王教授によれば,肺系のアレルギー疾患に現れるくしゃみ・咳嗽・喘などの症状はいずれも肺気上逆現象であり,「邪熱が肺に鬱滞する」という現象である。
そこで治則は体を調節して固本すると同時に,「宣透邪熱・清瀉肺熱・宣降肺気」を中心に行いながら,衛表不固・肺の寒飲・肺陰不足などの証候にも考慮する。
1)アレルギー性鼻炎
『証治準縄』雑病も次のように述べている。「鼽は肺寒であるというのは間違いである。鼻水・鼻づまりがあり,寒さで悪化するからそう思うのだろうが、皮毛が寒邪に損傷されても腠理が緻密なために,熱気が鬱滞して病情が悪化するのだということを知らないのだ」。

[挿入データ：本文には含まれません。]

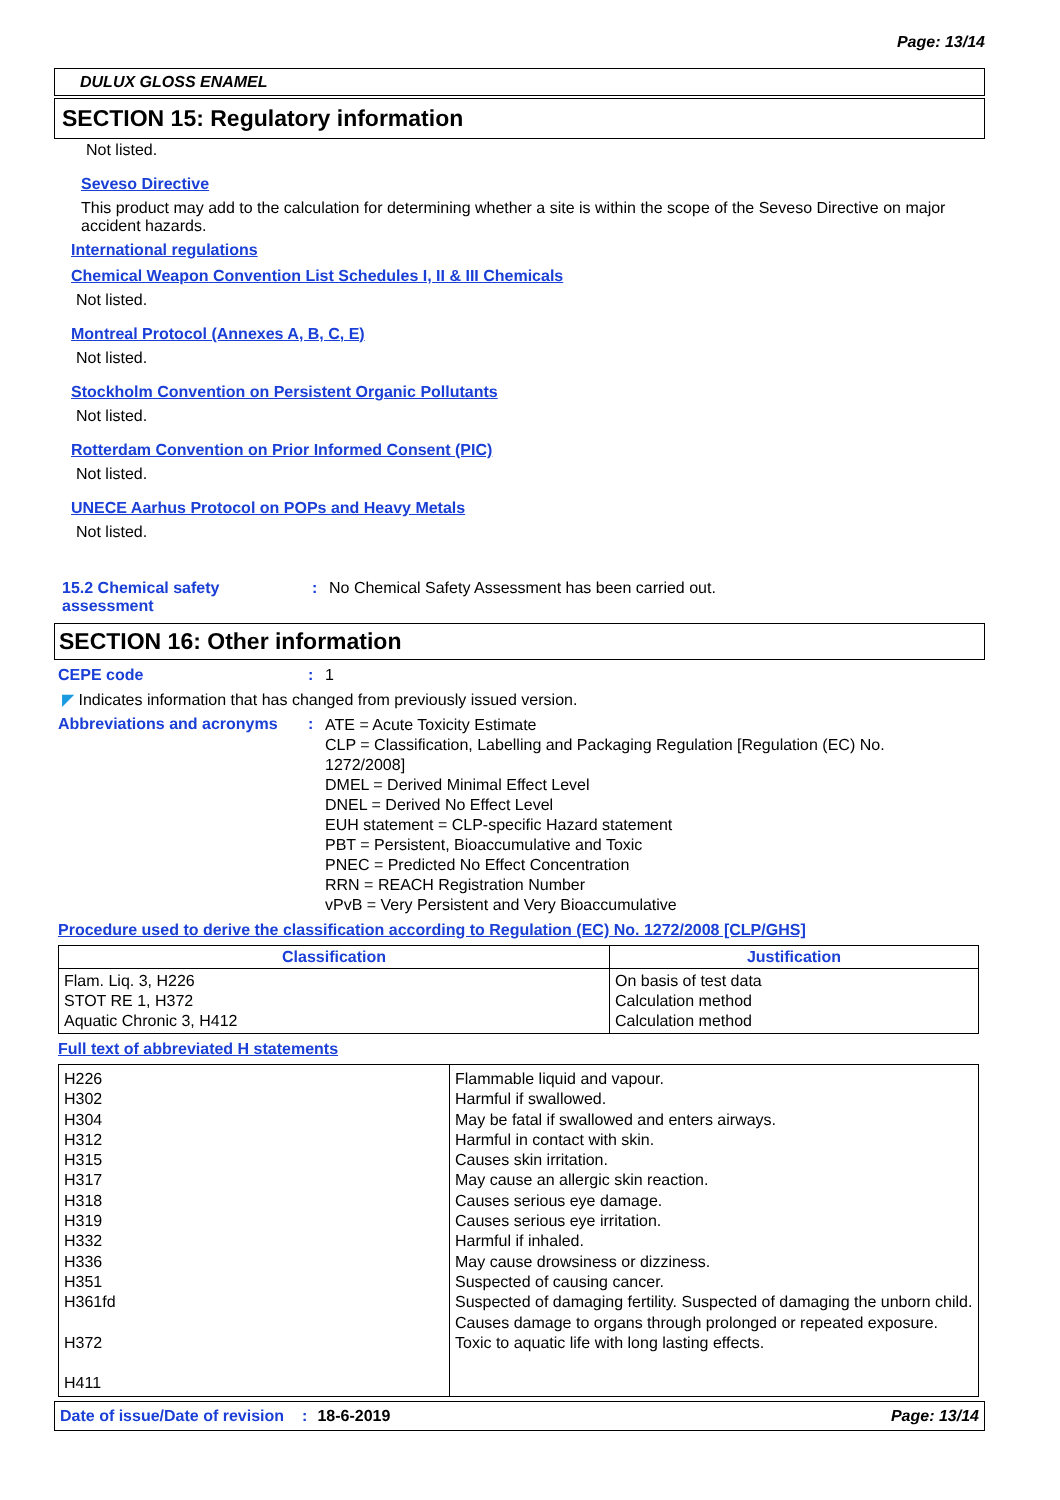Page: 13/14
DULUX GLOSS ENAMEL
SECTION 15: Regulatory information
Not listed.
Seveso Directive
This product may add to the calculation for determining whether a site is within the scope of the Seveso Directive on major accident hazards.
International regulations
Chemical Weapon Convention List Schedules I, II & III Chemicals
Not listed.
Montreal Protocol (Annexes A, B, C, E)
Not listed.
Stockholm Convention on Persistent Organic Pollutants
Not listed.
Rotterdam Convention on Prior Informed Consent (PIC)
Not listed.
UNECE Aarhus Protocol on POPs and Heavy Metals
Not listed.
15.2 Chemical safety assessment
: No Chemical Safety Assessment has been carried out.
SECTION 16: Other information
CEPE code : 1
◤ Indicates information that has changed from previously issued version.
Abbreviations and acronyms :
ATE = Acute Toxicity Estimate
CLP = Classification, Labelling and Packaging Regulation [Regulation (EC) No. 1272/2008]
DMEL = Derived Minimal Effect Level
DNEL = Derived No Effect Level
EUH statement = CLP-specific Hazard statement
PBT = Persistent, Bioaccumulative and Toxic
PNEC = Predicted No Effect Concentration
RRN = REACH Registration Number
vPvB = Very Persistent and Very Bioaccumulative
Procedure used to derive the classification according to Regulation (EC) No. 1272/2008 [CLP/GHS]
| Classification | Justification |
| --- | --- |
| Flam. Liq. 3, H226 STOT RE 1, H372 Aquatic Chronic 3, H412 | On basis of test data Calculation method Calculation method |
Full text of abbreviated H statements
| H226 H302 H304 H312 H315 H317 H318 H319 H332 H336 H351 H361fd H372 H411 | Flammable liquid and vapour. Harmful if swallowed. May be fatal if swallowed and enters airways. Harmful in contact with skin. Causes skin irritation. May cause an allergic skin reaction. Causes serious eye damage. Causes serious eye irritation. Harmful if inhaled. May cause drowsiness or dizziness. Suspected of causing cancer. Suspected of damaging fertility. Suspected of damaging the unborn child. Causes damage to organs through prolonged or repeated exposure. Toxic to aquatic life with long lasting effects. |
Date of issue/Date of revision: 18-6-2019 Page: 13/14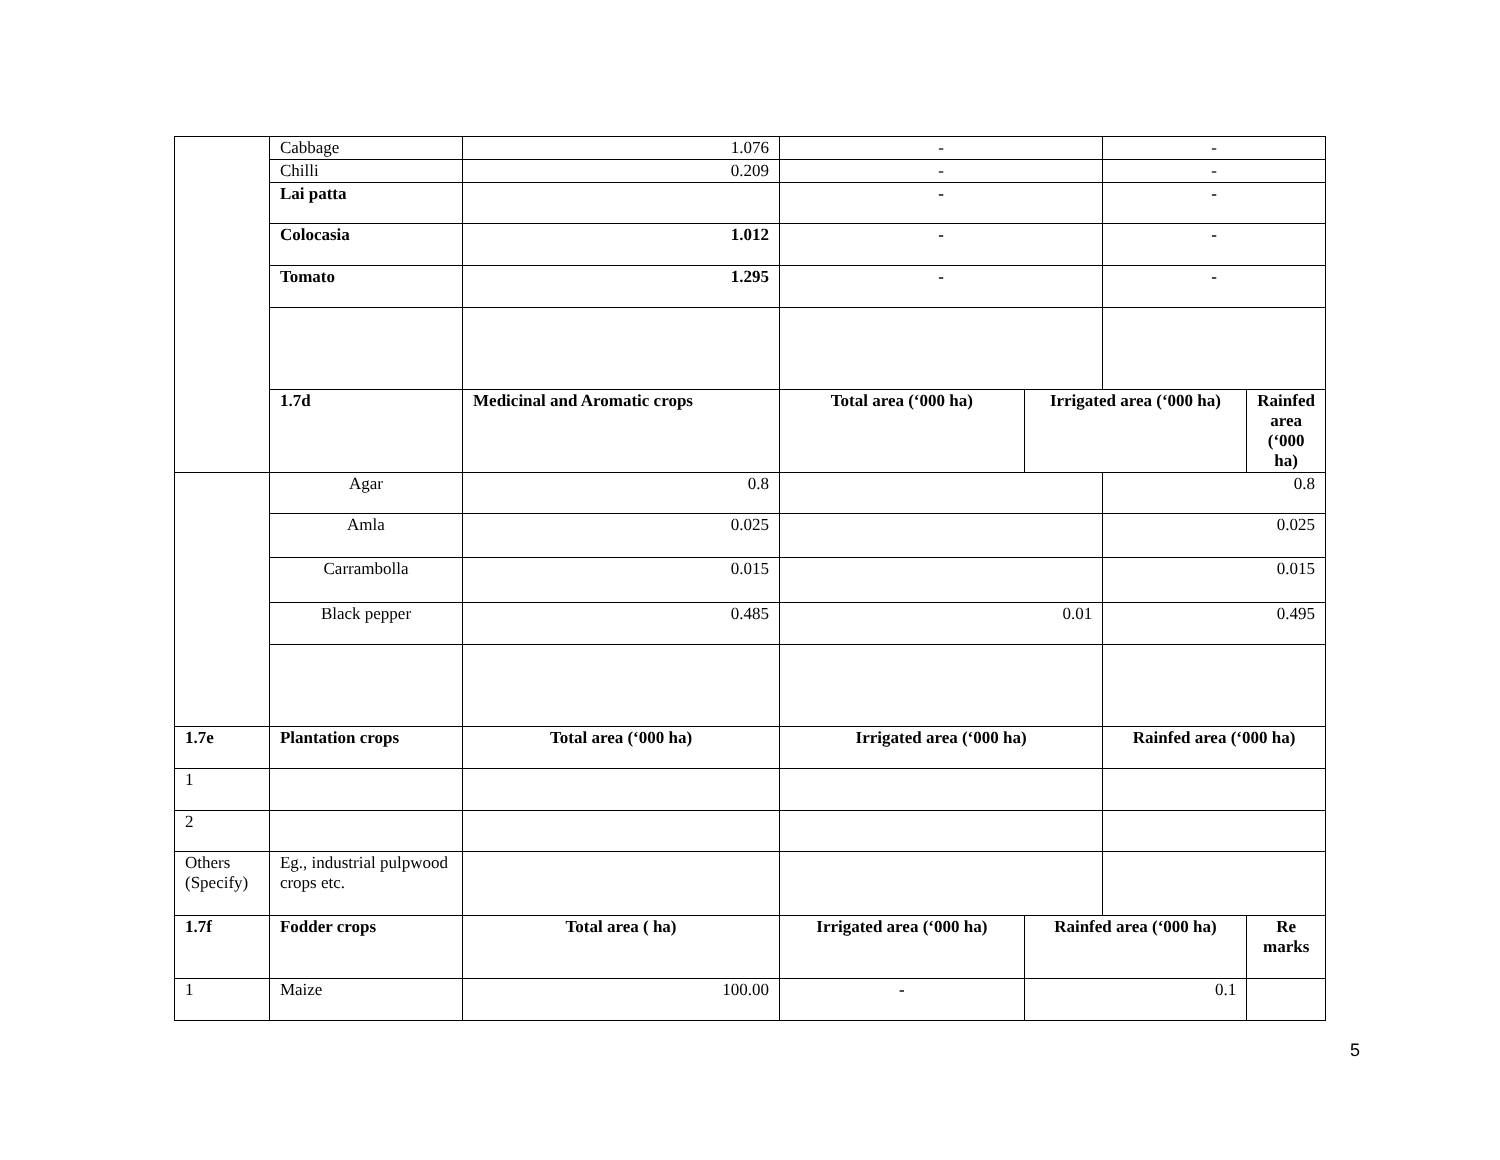| | Cabbage | 1.076 | - | | - | |
| | Chilli | 0.209 | - | | - | |
| | Lai patta | | - | | - | |
| | Colocasia | 1.012 | - | | - | |
| | Tomato | 1.295 | - | | - | |
| | 1.7d | Medicinal and Aromatic crops | Total area (‘000 ha) | Irrigated area (‘000 ha) | | Rainfed area (‘000 ha) |
| | Agar | 0.8 | | | 0.8 | |
| | Amla | 0.025 | | | 0.025 | |
| | Carrambolla | 0.015 | | | 0.015 | |
| | Black pepper | 0.485 | 0.01 | | 0.495 | |
| 1.7e | Plantation crops | Total area (‘000 ha) | Irrigated area (‘000 ha) | | Rainfed area (‘000 ha) | |
| 1 | | | | | | |
| 2 | | | | | | |
| Others (Specify) | Eg., industrial pulpwood crops etc. | | | | | |
| 1.7f | Fodder crops | Total area ( ha) | Irrigated area (‘000 ha) | Rainfed area (‘000 ha) | | Re marks |
| 1 | Maize | 100.00 | - | 0.1 | | |
5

基本治則は「疏風清熱・宣通鼻竅」であり,体の調節をベースとして,黄芩・金蕎麦・薄荷など,疏風して肺熱を清除する薬味を加え,蒼耳子・辛夷・白芷・細辛などで辛散宣肺し鼻竅を通利する。
鼻の痒みという症状があることが多いため,百部・鵝不食草などを加えて殺虫止痒する。
衛表の守りがおろそかで冷気に対して過敏なものは,玉屏風散を加えて益気固表する。
肺熱の内鬱が強い場合は,麻杏甘石湯を使用する。
これら疾患の緩解期には,体を調節する処方に玉屏風散を組み合わせて,肺・脾・腎を調節し,益気固本する。
症例1 男性,47歳。2010年6月1日初診。
2年前からアレルギー性鼻炎になり,夜間は鼻づまりがひどい。
ダニアレルギーであり,鼻と咽の痒み・しきりにくしゃみをする・鼻づまりがひどい・鼻水・たまに胸悶がある・舌紅・苔黄色でやや膩・脈滑などの症状がある。
鼻鼽の邪熱が肺に蓄積しており,重症である。
治療は体の調整を優先し,清肺通竅を加える。
過敏調体方合麻杏甘石湯加減
(烏梅20 蟬蛻10 炙麻黄6 杏仁10 石膏30 炙甘草・辛夷10 蒼耳子6 薄荷10 百部20 鵝不食草6 路路通10 金蕎麦15)
『中医臨床』v40-1(2019年3月)「王琦教授の弁体一弁病一弁証によるアレルギー性疾患治療の経験」より
※鼻鼽(アレルギー性鼻炎)は肺寒であるというのは間違いだとハッキリ云っている!